Before DVs, OPTIMIZE used minFileSize property to choose which files should be selected for compaction. Since there are files that might have a huge part of their rows invalidated, it makes sense to also select those that fall off a certain threshold. The property maxDeletedRowsRatio defines the max allowed ratio for a file to be selected for compaction and have its DV deleted.
This OPTIMIZE strategy is not idempotent, each time it is executed it will try to generate a new set of organized files, which means that no DVs will result from this operation, and all previous DVs and files are marked for deletion.

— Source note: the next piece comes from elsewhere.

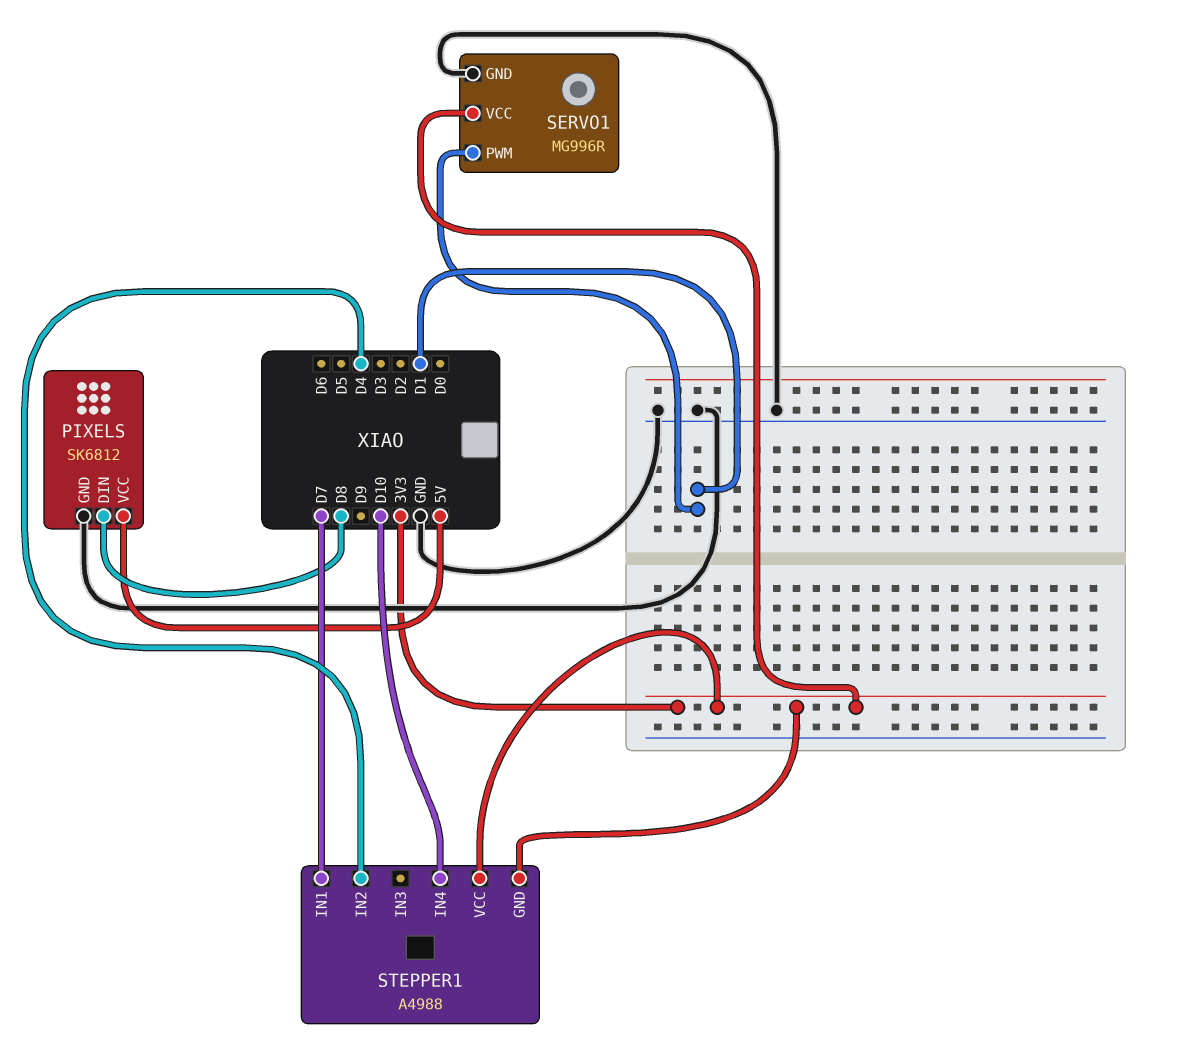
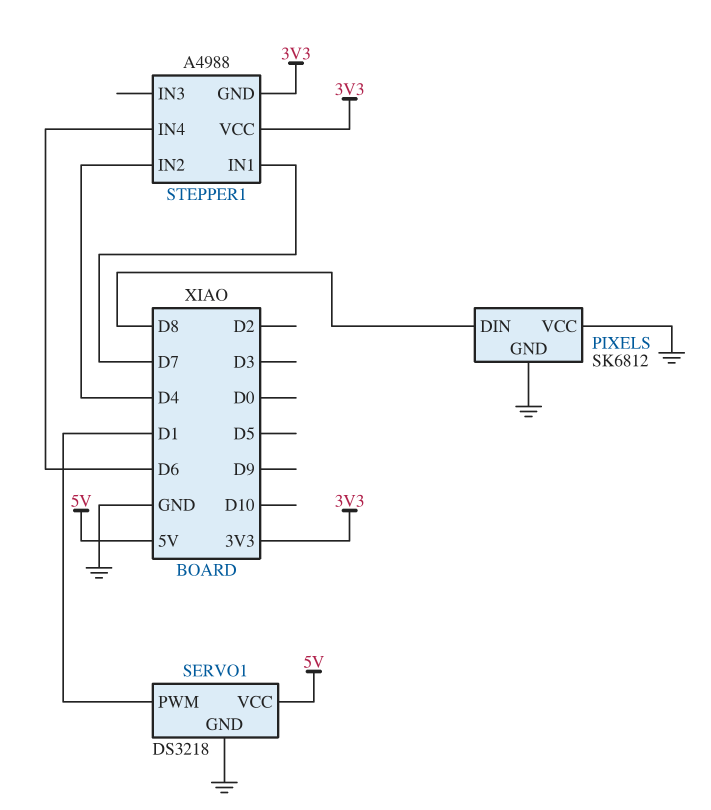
PIXELS pin VCC: 5V -> GND
SERVO1: MG996R -> DS3218
SERVO1 pin VCC: 3V3 -> 5V
STEPPER1 pin IN4: D10 -> D6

The theory is all covered but let’s see the improvements in practice by running a simple DELETE query.
In order to simulate a real-life scenario of a write-intensive application with an average target file size I have compacted the dataset into a single file with approximately 236 MB and 10 million records and compared the performance of the query for both scenarios, with and without DVs enabled.
The first thing that we can notice on the left is the number of bytes added which is the same as the original file minus the row that was just deleted. There are two files added that total 9,999,999 rows and took 27.1s to run the entire operation which includes scanning the files and rewriting the updated ones.
On the right, we can see the DVs in action. We have 0 bytes added, as there are 0 new files. We see that a new DV with one row (34 bytes) was added to an existing file that still contains 9,999,999 valid rows. Overall, the operation took 2.7s to run which is roughly a tenfold improvement on write compared with the previous approach! This way we avoided having to rewrite the whole file just to delete a single row in a 10 million rows dataset by writing a DV that took 117ms to write.
In this post, we’ve seen how good DVs are for write-intensive use cases where there are a lot of small updates or deletes. While the reading times might be impacted by having to read more files, they can be highly amortized by the several optimizations that can happen either as part of an auto-compaction job or by the scheduled OPTIMIZE jobs. All in all, it is a trade-off between write and read performance so analyzing the kind of workload you are running is key before choosing to enable this feature.